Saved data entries
====
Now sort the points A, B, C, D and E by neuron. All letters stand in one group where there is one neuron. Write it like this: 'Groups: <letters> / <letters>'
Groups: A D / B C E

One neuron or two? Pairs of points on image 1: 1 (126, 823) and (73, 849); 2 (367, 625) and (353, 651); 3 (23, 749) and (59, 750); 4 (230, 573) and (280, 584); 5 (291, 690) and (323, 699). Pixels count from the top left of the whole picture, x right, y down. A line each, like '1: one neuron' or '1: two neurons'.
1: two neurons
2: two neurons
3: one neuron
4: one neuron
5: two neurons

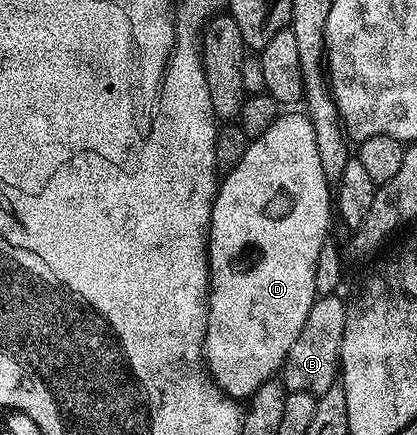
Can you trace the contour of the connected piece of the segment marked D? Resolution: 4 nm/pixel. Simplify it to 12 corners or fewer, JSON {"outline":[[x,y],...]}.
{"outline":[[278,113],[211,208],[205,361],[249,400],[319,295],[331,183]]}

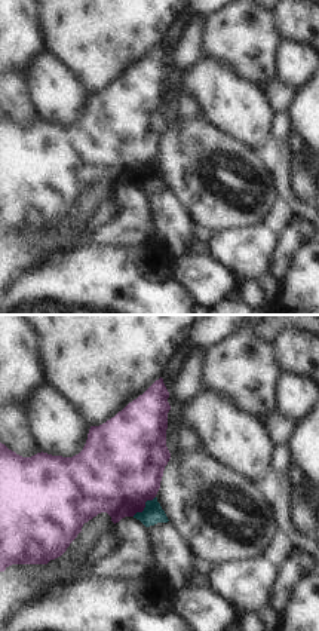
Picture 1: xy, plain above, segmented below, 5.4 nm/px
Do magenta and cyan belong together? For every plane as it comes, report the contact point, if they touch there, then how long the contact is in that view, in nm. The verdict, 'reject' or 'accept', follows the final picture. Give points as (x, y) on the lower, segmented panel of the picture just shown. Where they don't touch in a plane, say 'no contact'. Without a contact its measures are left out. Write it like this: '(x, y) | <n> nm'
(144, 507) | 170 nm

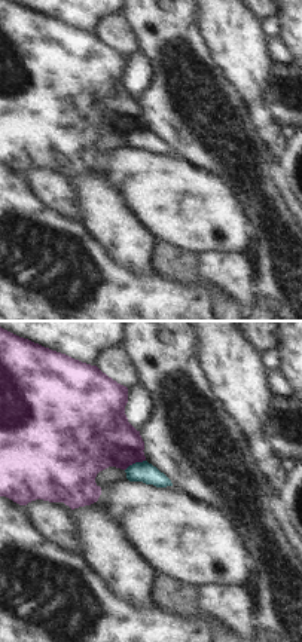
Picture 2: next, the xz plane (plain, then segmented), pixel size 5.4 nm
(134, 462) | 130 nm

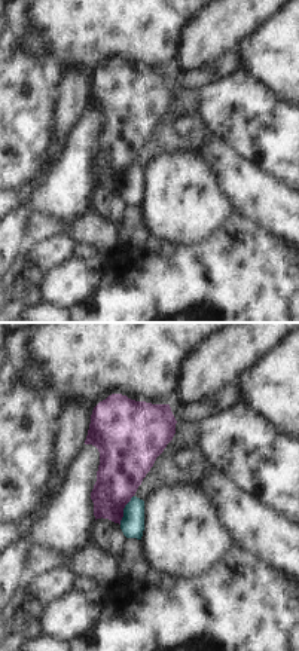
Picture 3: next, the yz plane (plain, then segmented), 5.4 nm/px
====
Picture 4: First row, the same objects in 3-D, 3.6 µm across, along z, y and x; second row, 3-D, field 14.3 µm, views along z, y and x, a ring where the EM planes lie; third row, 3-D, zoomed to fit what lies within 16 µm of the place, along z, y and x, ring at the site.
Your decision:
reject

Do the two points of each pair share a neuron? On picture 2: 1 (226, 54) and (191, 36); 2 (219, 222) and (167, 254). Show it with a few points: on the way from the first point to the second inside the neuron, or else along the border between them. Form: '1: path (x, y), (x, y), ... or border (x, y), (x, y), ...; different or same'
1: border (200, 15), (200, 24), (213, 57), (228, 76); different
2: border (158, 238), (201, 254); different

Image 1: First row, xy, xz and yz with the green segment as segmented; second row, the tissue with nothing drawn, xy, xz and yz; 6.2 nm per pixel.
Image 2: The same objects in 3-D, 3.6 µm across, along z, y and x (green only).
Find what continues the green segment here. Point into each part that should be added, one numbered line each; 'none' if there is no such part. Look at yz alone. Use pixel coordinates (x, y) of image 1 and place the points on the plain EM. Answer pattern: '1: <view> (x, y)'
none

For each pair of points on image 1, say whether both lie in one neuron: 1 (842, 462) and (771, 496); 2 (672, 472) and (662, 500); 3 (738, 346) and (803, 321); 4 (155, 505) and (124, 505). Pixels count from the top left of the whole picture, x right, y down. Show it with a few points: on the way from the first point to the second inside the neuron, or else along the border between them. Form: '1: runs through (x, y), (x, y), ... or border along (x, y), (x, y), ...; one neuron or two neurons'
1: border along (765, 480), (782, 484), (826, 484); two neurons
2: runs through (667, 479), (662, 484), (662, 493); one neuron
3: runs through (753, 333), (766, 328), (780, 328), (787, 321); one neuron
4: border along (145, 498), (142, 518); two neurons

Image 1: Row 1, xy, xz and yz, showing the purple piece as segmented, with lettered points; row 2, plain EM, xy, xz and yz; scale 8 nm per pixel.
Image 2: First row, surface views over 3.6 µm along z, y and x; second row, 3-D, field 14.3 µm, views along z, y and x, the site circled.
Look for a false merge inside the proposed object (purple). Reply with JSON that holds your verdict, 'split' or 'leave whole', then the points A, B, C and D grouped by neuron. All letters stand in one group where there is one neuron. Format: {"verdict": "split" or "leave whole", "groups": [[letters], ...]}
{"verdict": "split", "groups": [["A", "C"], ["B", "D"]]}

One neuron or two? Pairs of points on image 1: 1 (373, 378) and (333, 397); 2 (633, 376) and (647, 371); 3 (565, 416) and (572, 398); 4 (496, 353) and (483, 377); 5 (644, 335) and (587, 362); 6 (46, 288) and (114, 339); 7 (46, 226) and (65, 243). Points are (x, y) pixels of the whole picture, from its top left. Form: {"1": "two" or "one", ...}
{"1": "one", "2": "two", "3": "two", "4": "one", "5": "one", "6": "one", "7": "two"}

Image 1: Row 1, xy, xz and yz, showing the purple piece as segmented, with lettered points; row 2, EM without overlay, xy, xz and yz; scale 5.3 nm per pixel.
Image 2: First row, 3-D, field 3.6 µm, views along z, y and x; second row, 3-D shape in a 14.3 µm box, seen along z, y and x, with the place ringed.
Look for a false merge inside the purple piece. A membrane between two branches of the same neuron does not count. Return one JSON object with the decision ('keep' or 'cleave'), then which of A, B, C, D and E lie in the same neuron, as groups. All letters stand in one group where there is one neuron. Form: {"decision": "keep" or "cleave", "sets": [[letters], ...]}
====
WORK INSTRUCTIONS: Above are the records; from them, give again exactly the lines from the one containing "Picture 4: First" through the one containing "Image 1: First", both included.

SOLUTION TO THE EXERCISE:
Picture 4: First row, the same objects in 3-D, 3.6 µm across, along z, y and x; second row, 3-D, field 14.3 µm, views along z, y and x, a ring where the EM planes lie; third row, 3-D, zoomed to fit what lies within 16 µm of the place, along z, y and x, ring at the site.
Your decision:
reject

Do the two points of each pair share a neuron? On picture 2: 1 (226, 54) and (191, 36); 2 (219, 222) and (167, 254). Show it with a few points: on the way from the first point to the second inside the neuron, or else along the border between them. Form: '1: path (x, y), (x, y), ... or border (x, y), (x, y), ...; different or same'
1: border (200, 15), (200, 24), (213, 57), (228, 76); different
2: border (158, 238), (201, 254); different

Image 1: First row, xy, xz and yz with the green segment as segmented; second row, the tissue with nothing drawn, xy, xz and yz; 6.2 nm per pixel.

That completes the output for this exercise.